Exploring the biotic and abiotic drivers of ecological stability 

To achieve global sustainability, we need a deep and mechanistic understanding of how ecosystems persist in the face of environmental change. My main research interest is in understanding the effects of global change (e.g., species extinctions, habitat degradation, climate change) on ecological stability (e.g., Ross, Arnoldi et al. 2021, Nat. Comm.) and its biological drivers such as asynchrony, and particularly response diversity

Response diversity measures the variation among species responses (e.g., population growth rates)—in direction and magnitude—to the environment. Communities with higher response diversity should, due to compensatory dynamics among species, maintain stable ecosystem functioning (Ross & Sasaki 2023, Ecol. Res.). By developing methods to empirically quantify response diversity (Ross et al. 2023, Methods Ecol. Evol.) and applying these methods to a range of study systems, I am exploring the mechanisms driving ecological stability, and how general these might be. 

We recently founded the Response Diversity Network: an international consortium of scientists interested in response diversity. The network aims to coordinate research on response diversity and provide a forum for discussion and collaborative exchange. To be added to the mailing list, please get in touch.

Recently funded by:
BES Large Grant #LRB22/1007 Applying a new framework for understanding the drivers of ecological resilience in floating aquatic plants.
JSPS Kakenhi grant-in-aid for Research Start-up #22K21332 Response diversity: elucidating the long sought-after mechanisms underpinning ecosystem stability.

Understanding disturbance and recovery with ecoacoustics

Passive acoustic monitoring has become a useful method for monitoring species and soundscapes using audio recordings, providing valuable data for conservation management. However, acoustic monitoring is no longer only an applied tool; the huge volumes of high-resolution biodiversity data afforded by ecoacoustics approaches also allows us to address fundamental questions in ecology (Ross et al. 2023, Funct. Ecol.). Another aspect of my work focuses on understanding disturbance, recovery, and stability in real-world ecosystems using passive acoustic monitoring.

Most of my ecoacoustics work is in collaboration with colleagues at OIST, through the OKEON 美ら森プロジェクト Ryukyu soundscapes project, which uses a landscape-scale sensor network to monitor biodiversity across the island of Okinawa, Japan. We demonstrated the utility of multi-site sensor arrays for understanding species and soundscape dynamics (Ross, Friedman et al. 2018, Ecol. Res.) and the challenges of using acoustic indices as proxies for biodiversity (Ross et al. 2021, Ecol. Indicat.). More recently, my focus is the impact of infrequent large typhoons on species and soundscapes across Okinawa’s terrestrial habitats (Ross et al. 2024, Glob. Chang. Biol.).

Recently funded by:
OIST COI-NEXT Early Career Grant Evaluating terrestrial ecosystem health via real-time monitoring of remediation efforts in the Fukushima Daiichi nuclear exclusion zone.
Canon Foundation in Europe 2021 Research Fellowship Identifying winners and losers in the Anthropocene using an acoustic monitoring network.
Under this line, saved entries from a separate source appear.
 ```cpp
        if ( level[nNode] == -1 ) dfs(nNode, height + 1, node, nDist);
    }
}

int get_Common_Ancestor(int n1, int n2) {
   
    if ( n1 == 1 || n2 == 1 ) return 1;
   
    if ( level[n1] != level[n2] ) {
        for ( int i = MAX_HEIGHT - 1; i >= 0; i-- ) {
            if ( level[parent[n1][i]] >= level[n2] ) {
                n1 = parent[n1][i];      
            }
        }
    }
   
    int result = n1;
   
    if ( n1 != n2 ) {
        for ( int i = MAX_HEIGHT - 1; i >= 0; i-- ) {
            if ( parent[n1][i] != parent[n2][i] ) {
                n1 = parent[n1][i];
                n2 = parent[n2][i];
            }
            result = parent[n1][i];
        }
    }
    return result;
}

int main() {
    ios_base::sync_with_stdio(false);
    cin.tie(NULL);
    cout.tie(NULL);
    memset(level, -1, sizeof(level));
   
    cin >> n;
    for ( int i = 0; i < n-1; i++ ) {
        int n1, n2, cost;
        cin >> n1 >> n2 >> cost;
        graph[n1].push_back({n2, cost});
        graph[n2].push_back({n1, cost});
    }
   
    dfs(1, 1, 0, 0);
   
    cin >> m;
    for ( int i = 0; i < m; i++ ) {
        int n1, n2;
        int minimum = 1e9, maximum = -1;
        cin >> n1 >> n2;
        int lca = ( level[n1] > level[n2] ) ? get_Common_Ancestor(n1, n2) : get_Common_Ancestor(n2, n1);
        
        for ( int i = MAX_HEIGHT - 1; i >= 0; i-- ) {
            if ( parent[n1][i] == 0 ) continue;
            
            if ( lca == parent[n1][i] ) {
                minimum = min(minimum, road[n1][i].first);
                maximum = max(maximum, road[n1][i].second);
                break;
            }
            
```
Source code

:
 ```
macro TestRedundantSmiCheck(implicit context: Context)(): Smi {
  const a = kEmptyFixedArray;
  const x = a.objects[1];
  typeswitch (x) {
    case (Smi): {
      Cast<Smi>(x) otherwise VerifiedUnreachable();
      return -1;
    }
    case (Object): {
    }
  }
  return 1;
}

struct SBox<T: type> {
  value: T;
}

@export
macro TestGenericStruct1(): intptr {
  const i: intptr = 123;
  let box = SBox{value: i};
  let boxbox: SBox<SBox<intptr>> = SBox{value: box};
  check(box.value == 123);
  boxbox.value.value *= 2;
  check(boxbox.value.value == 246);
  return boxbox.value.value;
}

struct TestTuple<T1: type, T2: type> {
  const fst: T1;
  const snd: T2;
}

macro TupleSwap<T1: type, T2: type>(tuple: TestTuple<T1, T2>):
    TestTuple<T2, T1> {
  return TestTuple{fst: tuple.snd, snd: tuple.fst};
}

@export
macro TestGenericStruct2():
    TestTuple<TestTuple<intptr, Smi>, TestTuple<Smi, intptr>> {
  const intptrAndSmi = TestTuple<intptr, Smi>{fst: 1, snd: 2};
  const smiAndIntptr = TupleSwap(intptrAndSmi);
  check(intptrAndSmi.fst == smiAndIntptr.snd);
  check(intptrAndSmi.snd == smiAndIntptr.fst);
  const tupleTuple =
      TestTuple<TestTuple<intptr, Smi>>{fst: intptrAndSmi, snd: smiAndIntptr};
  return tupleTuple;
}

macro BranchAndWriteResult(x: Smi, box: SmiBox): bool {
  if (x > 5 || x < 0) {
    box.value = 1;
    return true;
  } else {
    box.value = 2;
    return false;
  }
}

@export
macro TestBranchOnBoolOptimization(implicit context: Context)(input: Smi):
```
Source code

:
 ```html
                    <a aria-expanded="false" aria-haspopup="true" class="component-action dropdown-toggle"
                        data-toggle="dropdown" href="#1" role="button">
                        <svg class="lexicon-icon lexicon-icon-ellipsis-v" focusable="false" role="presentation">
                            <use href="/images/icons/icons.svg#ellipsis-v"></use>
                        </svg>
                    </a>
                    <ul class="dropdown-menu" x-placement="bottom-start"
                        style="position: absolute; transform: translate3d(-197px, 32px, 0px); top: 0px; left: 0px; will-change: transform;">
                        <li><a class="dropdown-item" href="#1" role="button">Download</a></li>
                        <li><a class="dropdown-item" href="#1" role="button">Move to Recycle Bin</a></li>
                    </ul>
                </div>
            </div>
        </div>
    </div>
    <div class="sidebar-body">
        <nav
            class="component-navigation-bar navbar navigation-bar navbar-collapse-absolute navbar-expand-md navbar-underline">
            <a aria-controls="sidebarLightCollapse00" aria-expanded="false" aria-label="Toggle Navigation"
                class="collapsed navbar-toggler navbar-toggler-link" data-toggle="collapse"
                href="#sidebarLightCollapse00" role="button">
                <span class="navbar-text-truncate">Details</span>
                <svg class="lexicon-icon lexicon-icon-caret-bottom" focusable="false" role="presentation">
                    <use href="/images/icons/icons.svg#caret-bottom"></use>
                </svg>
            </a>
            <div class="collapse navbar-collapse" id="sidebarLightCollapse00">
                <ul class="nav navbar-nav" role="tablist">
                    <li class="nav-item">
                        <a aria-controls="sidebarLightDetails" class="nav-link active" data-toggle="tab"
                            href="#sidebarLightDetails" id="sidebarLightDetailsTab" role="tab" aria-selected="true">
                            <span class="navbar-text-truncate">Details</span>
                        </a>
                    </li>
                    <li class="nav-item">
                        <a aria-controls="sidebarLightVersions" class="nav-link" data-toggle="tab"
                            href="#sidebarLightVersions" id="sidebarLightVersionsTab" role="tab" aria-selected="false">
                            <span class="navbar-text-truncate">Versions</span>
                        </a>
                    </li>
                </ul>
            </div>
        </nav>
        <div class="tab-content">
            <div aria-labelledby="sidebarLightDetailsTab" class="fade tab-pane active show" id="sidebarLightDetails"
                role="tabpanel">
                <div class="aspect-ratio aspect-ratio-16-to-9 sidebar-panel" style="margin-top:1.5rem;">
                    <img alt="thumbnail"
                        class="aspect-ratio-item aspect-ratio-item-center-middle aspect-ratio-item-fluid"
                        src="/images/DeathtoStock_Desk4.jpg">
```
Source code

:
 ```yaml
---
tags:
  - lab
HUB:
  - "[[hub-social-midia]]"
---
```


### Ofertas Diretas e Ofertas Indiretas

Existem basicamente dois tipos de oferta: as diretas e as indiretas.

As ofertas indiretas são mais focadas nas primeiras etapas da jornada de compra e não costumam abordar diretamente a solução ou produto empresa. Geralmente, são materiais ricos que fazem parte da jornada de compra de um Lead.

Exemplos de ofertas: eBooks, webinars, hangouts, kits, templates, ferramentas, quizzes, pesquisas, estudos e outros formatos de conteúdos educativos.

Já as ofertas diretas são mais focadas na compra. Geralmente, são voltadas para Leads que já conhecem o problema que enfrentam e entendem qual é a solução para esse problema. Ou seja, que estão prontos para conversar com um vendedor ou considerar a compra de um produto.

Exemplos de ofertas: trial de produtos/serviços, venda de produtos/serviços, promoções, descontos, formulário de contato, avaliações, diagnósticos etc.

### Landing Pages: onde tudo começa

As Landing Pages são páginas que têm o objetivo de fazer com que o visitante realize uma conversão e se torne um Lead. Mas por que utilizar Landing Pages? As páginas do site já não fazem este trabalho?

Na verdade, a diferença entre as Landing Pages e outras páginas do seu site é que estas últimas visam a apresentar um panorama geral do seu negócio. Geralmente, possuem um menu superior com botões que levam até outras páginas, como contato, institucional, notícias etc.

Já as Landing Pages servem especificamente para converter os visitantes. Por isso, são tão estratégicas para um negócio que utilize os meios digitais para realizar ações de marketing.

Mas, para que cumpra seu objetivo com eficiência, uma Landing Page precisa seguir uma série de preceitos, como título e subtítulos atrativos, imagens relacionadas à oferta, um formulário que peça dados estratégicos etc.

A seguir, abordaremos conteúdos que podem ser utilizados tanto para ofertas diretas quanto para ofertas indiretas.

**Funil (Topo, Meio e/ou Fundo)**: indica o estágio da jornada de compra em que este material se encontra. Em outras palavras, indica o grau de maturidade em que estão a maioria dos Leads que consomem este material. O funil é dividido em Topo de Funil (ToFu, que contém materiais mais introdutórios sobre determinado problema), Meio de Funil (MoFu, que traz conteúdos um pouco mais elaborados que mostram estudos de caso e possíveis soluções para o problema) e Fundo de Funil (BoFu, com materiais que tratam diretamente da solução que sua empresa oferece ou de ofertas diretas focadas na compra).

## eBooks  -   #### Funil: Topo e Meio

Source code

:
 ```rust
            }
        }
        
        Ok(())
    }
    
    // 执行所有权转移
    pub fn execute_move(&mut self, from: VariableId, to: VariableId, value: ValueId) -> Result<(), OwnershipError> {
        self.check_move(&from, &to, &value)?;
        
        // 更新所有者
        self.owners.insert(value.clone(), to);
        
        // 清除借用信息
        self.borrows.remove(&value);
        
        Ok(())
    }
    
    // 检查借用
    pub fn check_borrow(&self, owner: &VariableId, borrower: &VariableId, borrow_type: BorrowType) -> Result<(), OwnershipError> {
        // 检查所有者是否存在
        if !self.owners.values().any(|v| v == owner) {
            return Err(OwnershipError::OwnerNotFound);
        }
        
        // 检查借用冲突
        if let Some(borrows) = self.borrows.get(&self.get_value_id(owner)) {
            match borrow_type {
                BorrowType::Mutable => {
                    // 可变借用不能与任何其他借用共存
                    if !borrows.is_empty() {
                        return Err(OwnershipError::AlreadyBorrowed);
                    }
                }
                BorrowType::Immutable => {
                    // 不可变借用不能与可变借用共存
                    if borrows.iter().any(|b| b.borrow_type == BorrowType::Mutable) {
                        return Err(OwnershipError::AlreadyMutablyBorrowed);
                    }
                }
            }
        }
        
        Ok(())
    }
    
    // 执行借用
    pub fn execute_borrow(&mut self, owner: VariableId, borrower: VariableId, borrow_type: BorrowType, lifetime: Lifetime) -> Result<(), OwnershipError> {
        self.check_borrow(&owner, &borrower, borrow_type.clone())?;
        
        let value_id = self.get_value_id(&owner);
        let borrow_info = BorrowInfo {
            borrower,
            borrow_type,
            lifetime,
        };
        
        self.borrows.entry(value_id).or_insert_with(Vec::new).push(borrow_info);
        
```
Global change impacts on freshwater community dynamics

Ecological communities in freshwater environments (e.g., streams, lakes, ponds) are often simultaneously exposed to multiple environmental stressors. Quantifying the stability of freshwater communities exposed to multiple stressors is therefore not trivial. To address this challenge, I use outdoor freshwater mesocosmsrepresenting a middle ground between fully controlled lab studies and natural field observations—to measure community dynamics and stability under various global change drivers.

We used small stream mesocosms to reveal that predatory fish provided stability against aquatic heatwaves, likely through their top-down control of community dynamics (Ross et al. 2022, Glob. Chang. Biol.).

We are now exploring response diversity and stability in floating aquatic plants exposed to nutrient stress, asking whether and how response diversity stabilises floating plant communities in 100L pond mesocosms. 

Recently funded by:
OIST SHINKA grant Monitoring and predicting ecosystem resilience of human-impacted lakes in Japan.
BES Large Grant #LRB22/1007 Applying a new framework for understanding the drivers of ecological resilience in floating aquatic plants.